So the Libs managed a 6% swing in Western Australia, and although the result is a hung Parliament with the rabid Nats calling the shots, it was a remarkable result by any stretch of the imagination for the Liberals, given 4 leaders in as many years, and a party that spends more time knifing each other than the ALP.

Like many, I called a Liberal wipeout early on, but the polls showed otherwise, and the result speaks for itself.

Between talking to people on the ground (given I no longer live in the State) and from commentary online, the picture was fairly clear. Voters rejected the negative campaign of the Carpenter Government, and instead went for Barnett who from all accounts ran a small target, safe campaign, that wasn’t overly negative but instead focused on key policy messages. Couple that with the cynical move to call the election early, which apparently was popping up as a reason among swinging voters to vote against the Government.

The end of negative politics perhaps, at least as a tool for incumbents?

Kevin07 is another example. Focus on the leader, leadership, fresh ideas.
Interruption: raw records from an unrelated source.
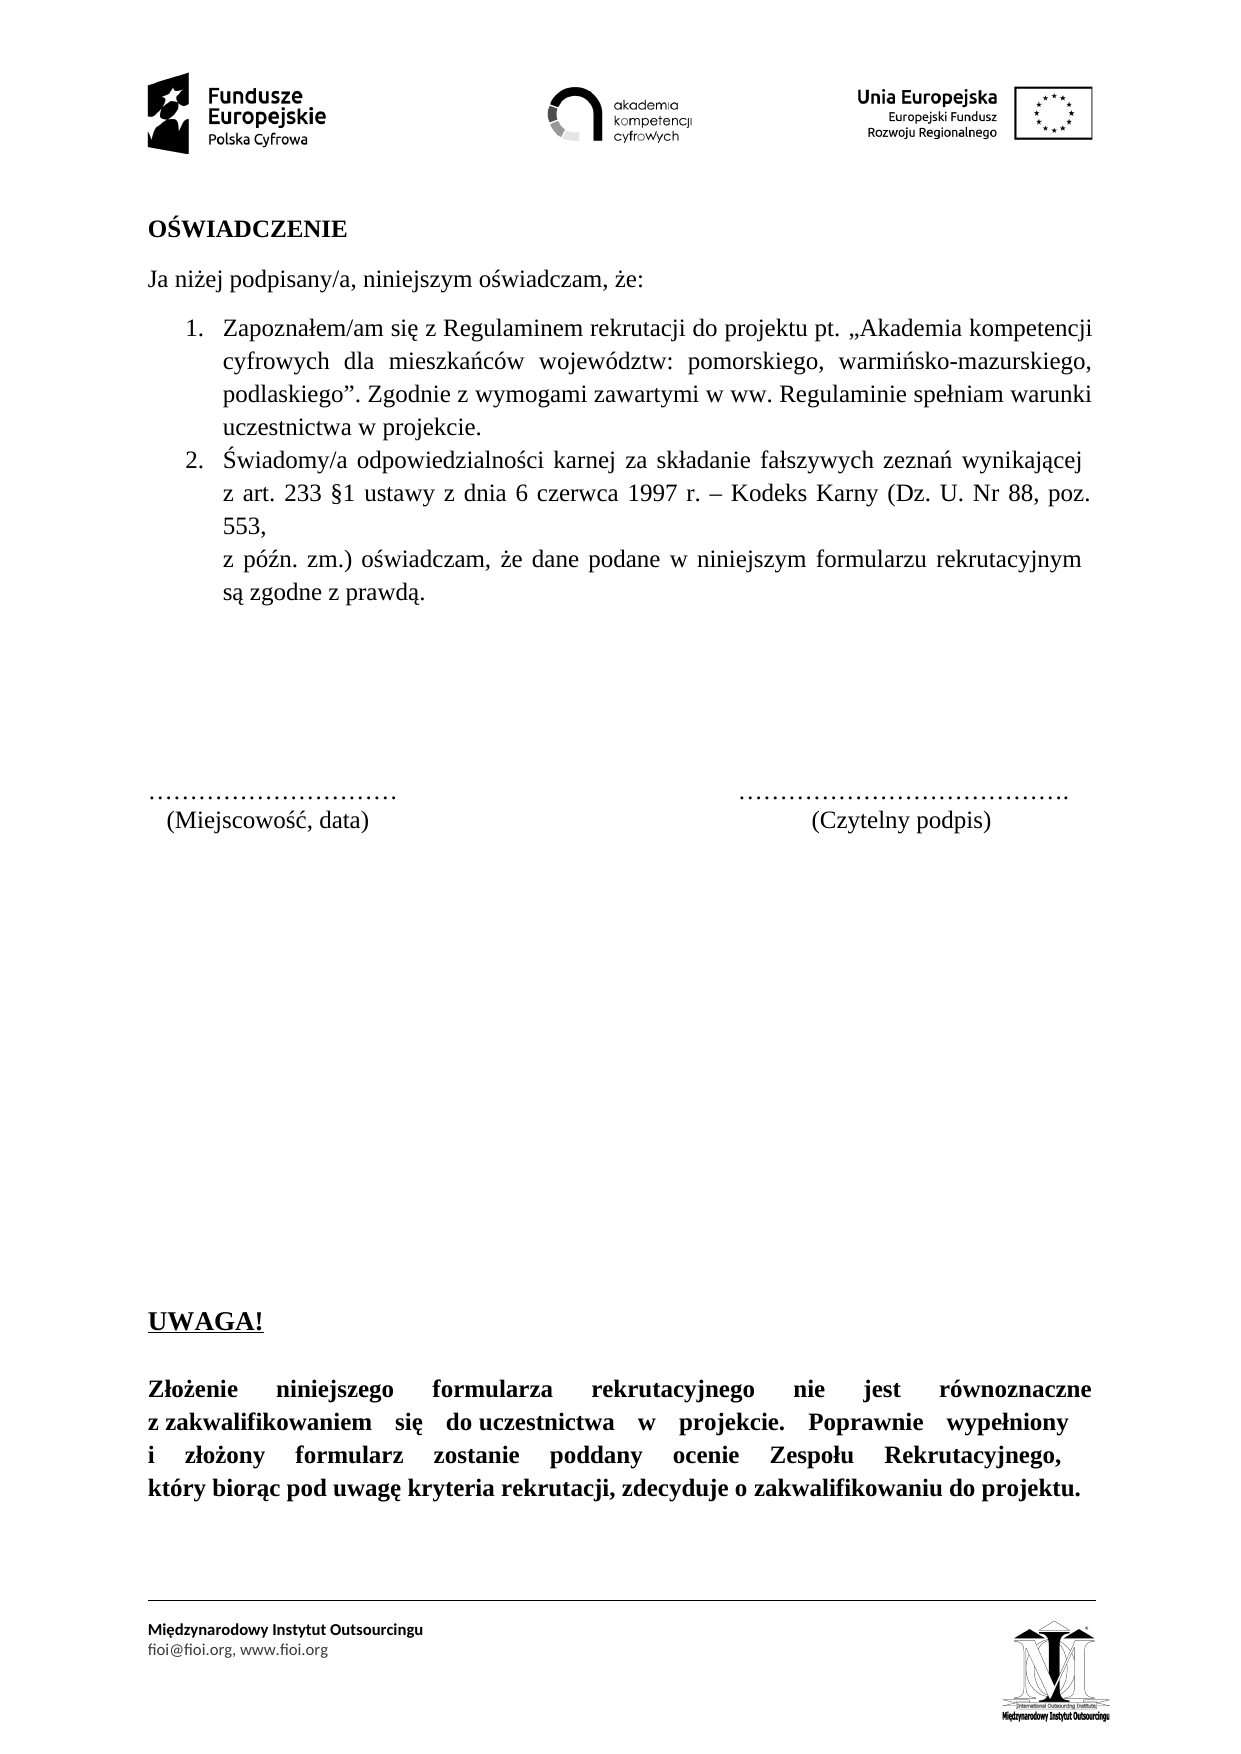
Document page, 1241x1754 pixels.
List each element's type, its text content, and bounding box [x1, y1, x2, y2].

list Zapoznałem/am się z Regulaminem rekrutacji do projektu pt. „Akademia kompetencji cyfrowych dla mieszkańców województw: pomorskiego, warmińsko-mazurskiego, podlaskiego”. Zgodnie z wymogami zawartymi w ww. Regulaminie spełniam warunki uczestnictwa w projekcie. [185, 313, 1092, 441]
text OŚWIADCZENIE [148, 214, 1092, 243]
list UWAGA! [148, 1305, 1092, 1336]
text Ja niżej podpisany/a, niniejszym oświadczam, że: [148, 264, 1092, 292]
list Świadomy/a odpowiedzialności karnej za składanie fałszywych zeznań wynikającej z art. 233 §1 ustawy z dnia 6 czerwca 1997 r. – Kodeks Karny (Dz. U. Nr 88, poz. 553, z późn. zm.) oświadczam, że dane podane w niniejszym formularzu rekrutacyjnym są zgodne z prawdą. [185, 445, 1092, 606]
text ………………………… …………………………………. [148, 776, 1092, 805]
text (Miejscowość, data) (Czytelny podpis) [148, 805, 1092, 833]
picture [1002, 1621, 1110, 1722]
picture [147, 72, 1093, 154]
list Złożenie niniejszego formularza rekrutacyjnego nie jest równoznaczne z zakwalifikowaniem się do uczestnictwa w projekcie. Poprawnie wypełniony i złożony formularz zostanie poddany ocenie Zespołu Rekrutacyjnego, który biorąc pod uwagę kryteria rekrutacji, zdecyduje o zakwalifikowaniu do projektu. [148, 1374, 1092, 1501]
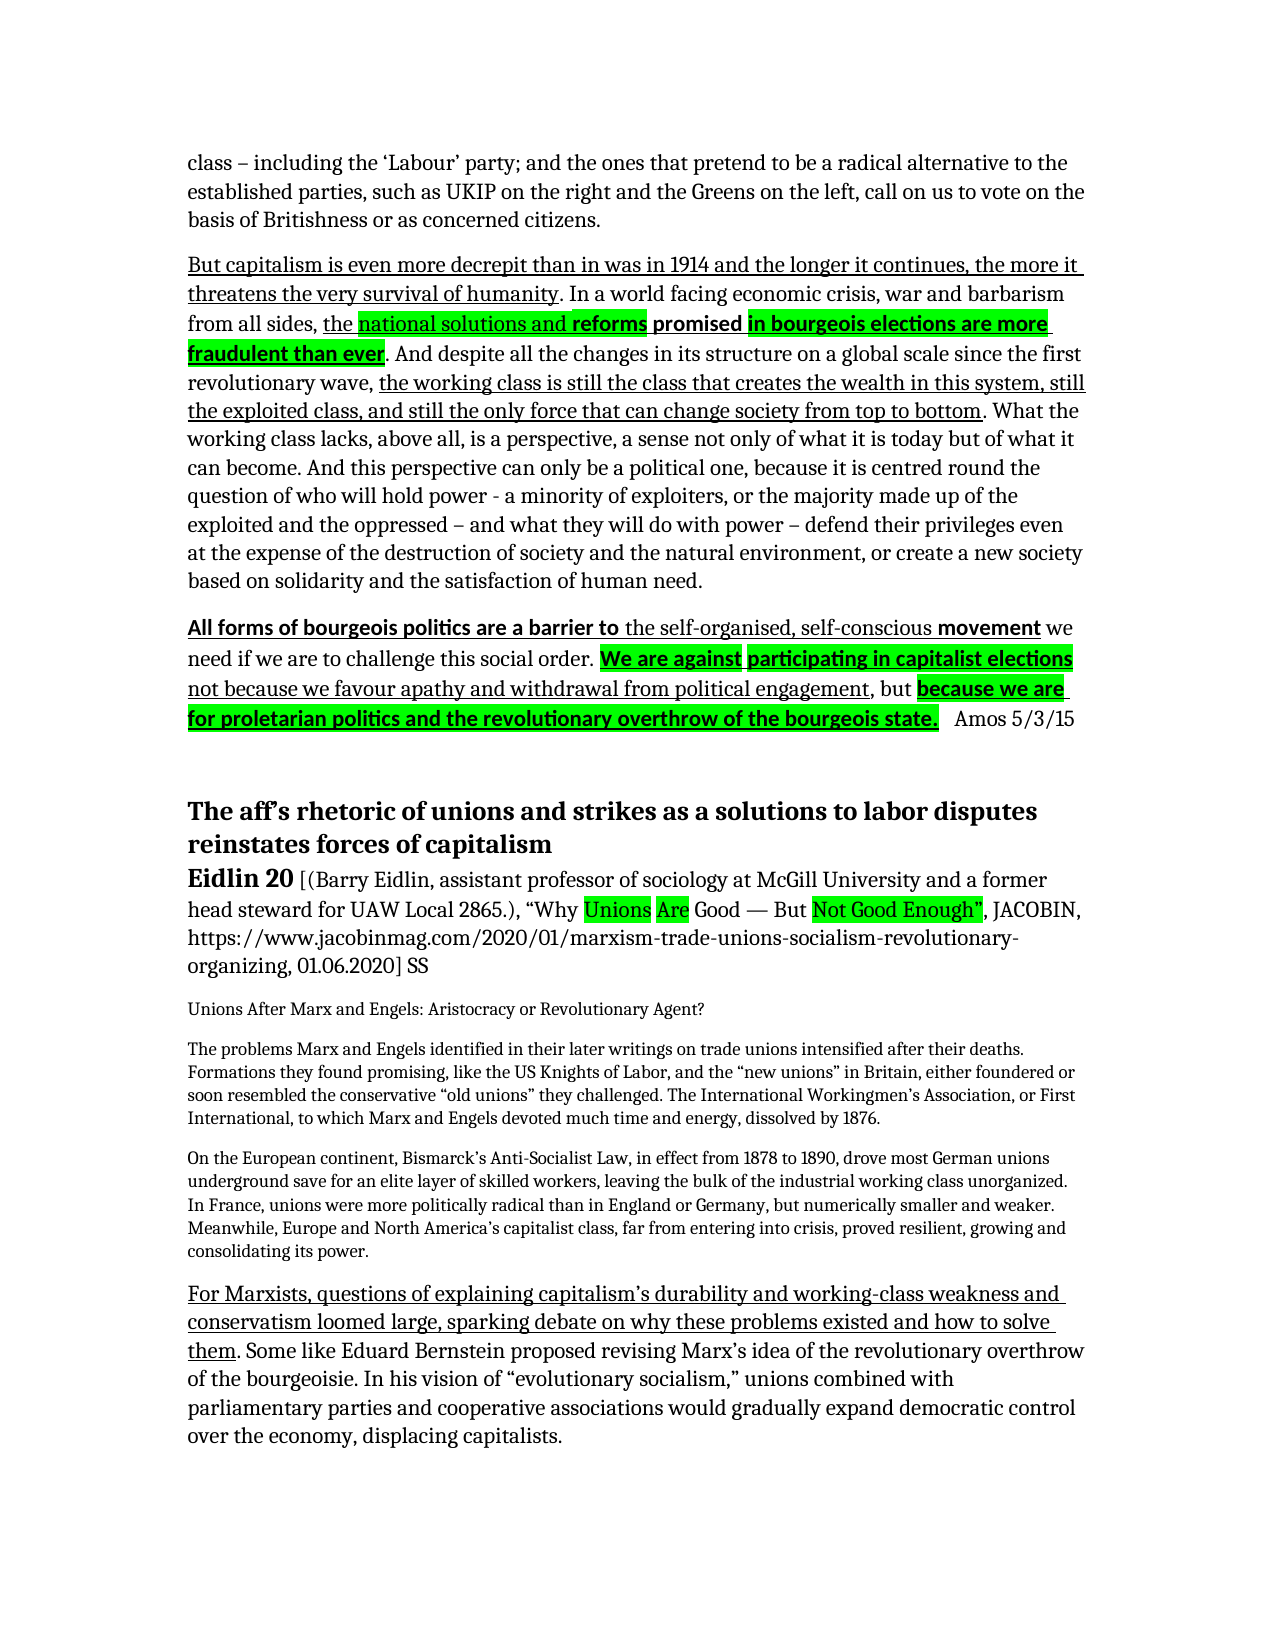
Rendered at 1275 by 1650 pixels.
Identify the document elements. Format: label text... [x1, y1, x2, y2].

text All forms of bourgeois politics are a barrier to the self-organised, self-conscious movement we need if we are to challenge this social order. We are against participating in capitalist elections not because we favour apathy and withdrawal from political engagement, but because we are for proletarian politics and the revolutionary overthrow of the bourgeois state. Amos 5/3/15 [187, 613, 1087, 732]
text On the European continent, Bismarck’s Anti-Socialist Law, in effect from 1878 to 1890, drove most German unions underground save for an elite layer of skilled workers, leaving the bulk of the industrial working class unorganized. In France, unions were more politically radical than in England or Germany, but numerically smaller and weaker. Meanwhile, Europe and North America’s capitalist class, far from entering into crisis, proved resilient, growing and consolidating its power. [187, 1148, 1087, 1262]
text For Marxists, questions of explaining capitalism’s durability and working-class weakness and conservatism loomed large, sparking debate on why these problems existed and how to solve them. Some like Eduard Bernstein proposed revising Marx’s idea of the revolutionary overthrow of the bourgeoisie. In his vision of “evolutionary socialism,” unions combined with parliamentary parties and cooperative associations would gradually expand democratic control over the economy, displacing capitalists. [187, 1281, 1087, 1449]
text But capitalism is even more decrepit than in was in 1914 and the longer it continues, the more it threatens the very survival of humanity. In a world facing economic crisis, war and barbarism from all sides, the national solutions and reforms promised in bourgeois elections are more fraudulent than ever. And despite all the changes in its structure on a global scale since the first revolutionary wave, the working class is still the class that creates the wealth in this system, still the exploited class, and still the only force that can change society from top to bottom. What the working class lacks, above all, is a perspective, a sense not only of what it is today but of what it can become. And this perspective can only be a political one, because it is centred round the question of who will hold power - a minority of exploiters, or the majority made up of the exploited and the oppressed – and what they will do with power – defend their privileges even at the expense of the destruction of society and the natural environment, or create a new society based on solidarity and the satisfaction of human need. [187, 252, 1087, 595]
text Eidlin 20 [(Barry Eidlin, assistant professor of sociology at McGill University and a former head steward for UAW Local 2865.), “Why Unions Are Good — But Not Good Enough”, JACOBIN, https://www.jacobinmag.com/2020/01/marxism-trade-unions-socialism-revolutionary-organizing, 01.06.2020] SS [187, 863, 1087, 979]
text Unions After Marx and Engels: Aristocracy or Revolutionary Agent? [187, 998, 1087, 1020]
text The problems Marx and Engels identified in their later writings on trade unions intensified after their deaths. Formations they found promising, like the US Knights of Labor, and the “new unions” in Britain, either foundered or soon resembled the conservative “old unions” they challenged. The International Workingmen’s Association, or First International, to which Marx and Engels devoted much time and energy, dissolved by 1876. [187, 1038, 1087, 1129]
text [187, 150, 1087, 233]
subtitle The aff’s rhetoric of unions and strikes as a solutions to labor disputes reinstates forces of capitalism [187, 796, 1087, 861]
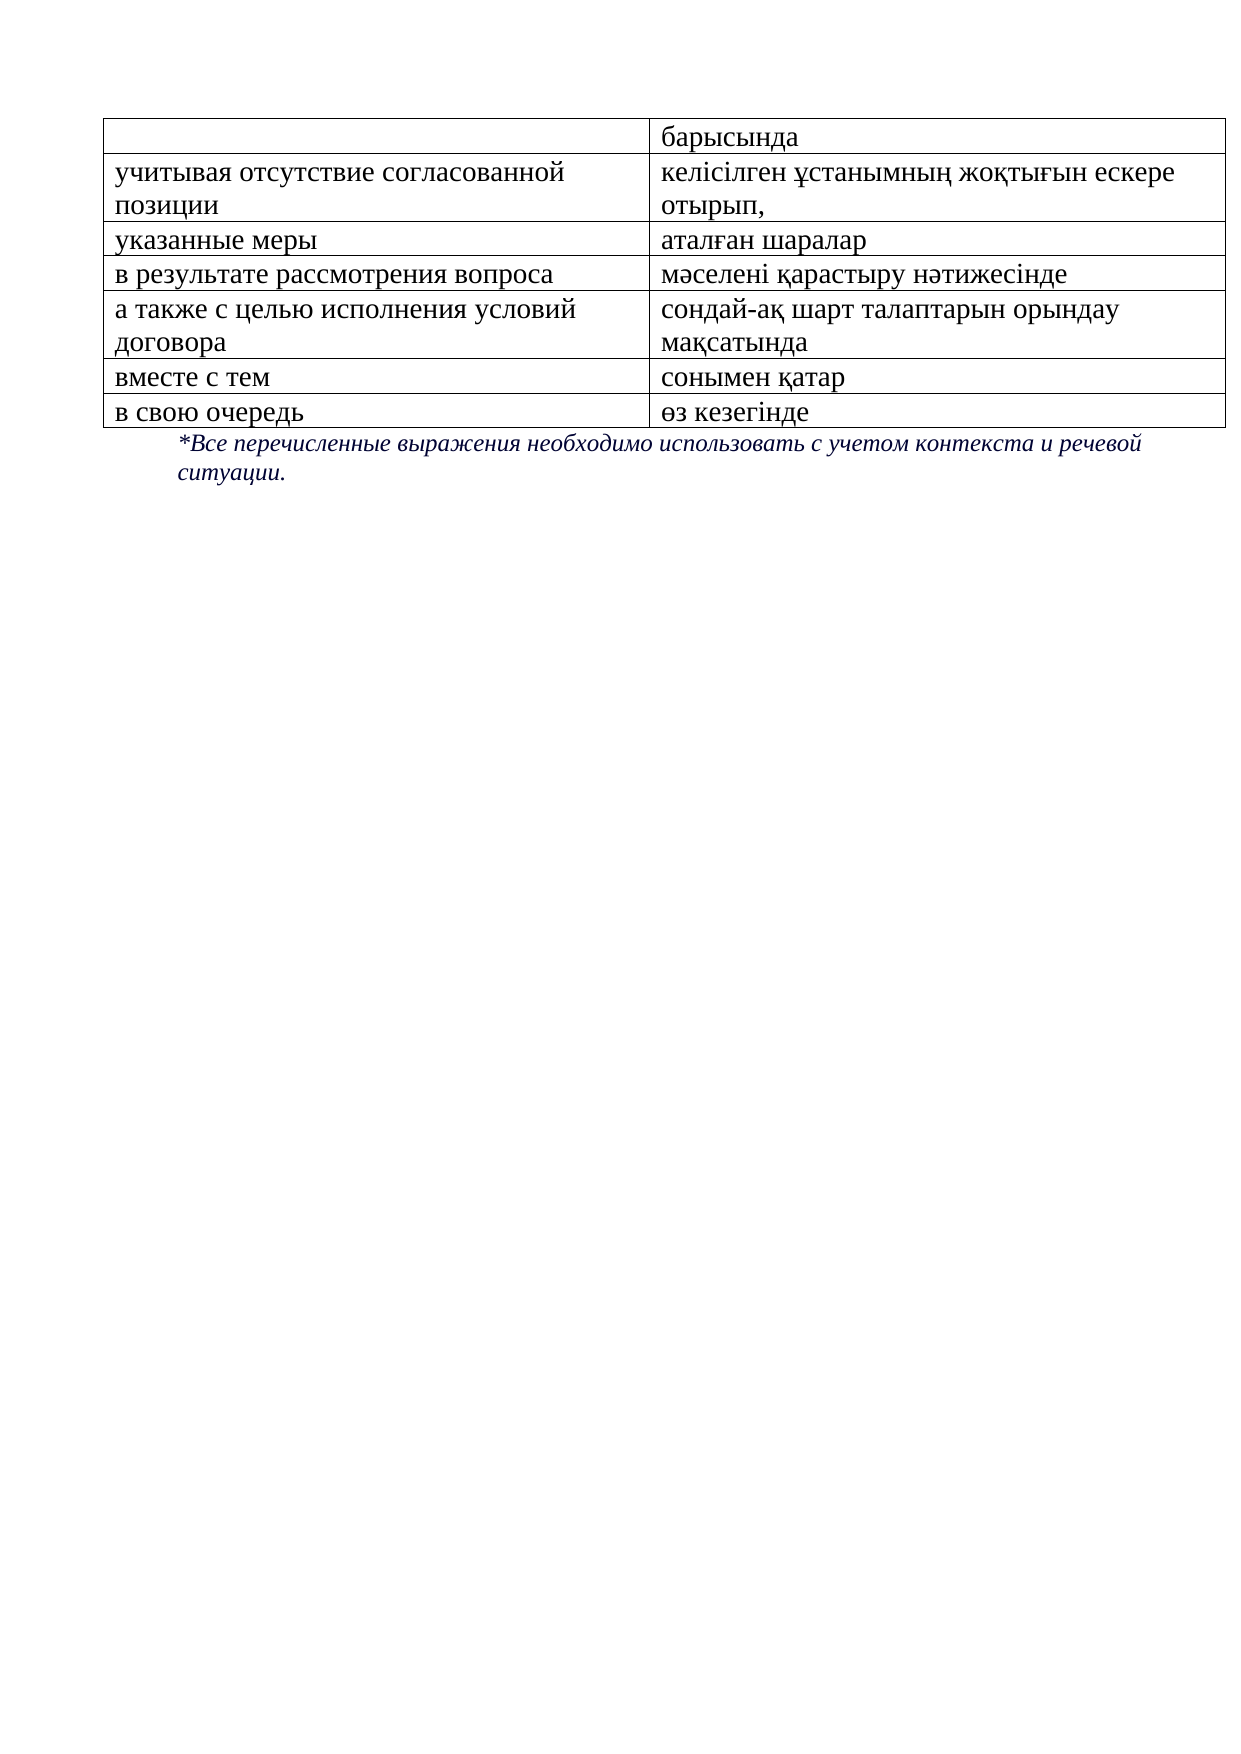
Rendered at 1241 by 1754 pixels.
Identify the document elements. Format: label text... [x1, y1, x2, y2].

table_cell аталған шаралар [650, 222, 1225, 255]
table_cell а также с целью исполнения условий договора [104, 291, 649, 358]
text *Все перечисленные выражения необходимо использовать с учетом контекста и речевой ситуации. [177, 428, 1152, 486]
table_cell өз кезегінде [650, 394, 1225, 427]
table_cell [650, 119, 1225, 153]
table_cell мәселені қарастыру нәтижесінде [650, 256, 1225, 290]
table_cell учитывая отсутствие согласованной позиции [104, 154, 649, 221]
table_cell вместе с тем [104, 359, 649, 393]
table_cell указанные меры [104, 222, 649, 255]
table_cell в результате рассмотрения вопроса [104, 256, 649, 290]
table_cell сонымен қатар [650, 359, 1225, 393]
table_cell сондай-ақ шарт талаптарын орындау мақсатында [650, 291, 1225, 358]
table_cell келісілген ұстанымның жоқтығын ескере отырып, [650, 154, 1225, 221]
table_cell в свою очередь [104, 394, 649, 427]
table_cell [104, 119, 649, 153]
Highlight the negatives of the Government without obsessing over them as your only selling point, which is the strategy that won 2004 for Howard, but lost 2007.

Question being though: is this a significant shift in the electorate, or simply the result of longer term Governments approaching their used by dates?

We’ll see. Consider the Obama campaign in the US that has gone for the most part positive against an amazing barrage of negative campaigning from McCain (amazing in an Australian sense, you have to visit the US to believe it as online doesn’t relay the depth of the campaign). Have voters in Western democracies had enough of the politics of old?

I hope so. The negativity is one of the very reasons I’m happy I’m not involved in politics today.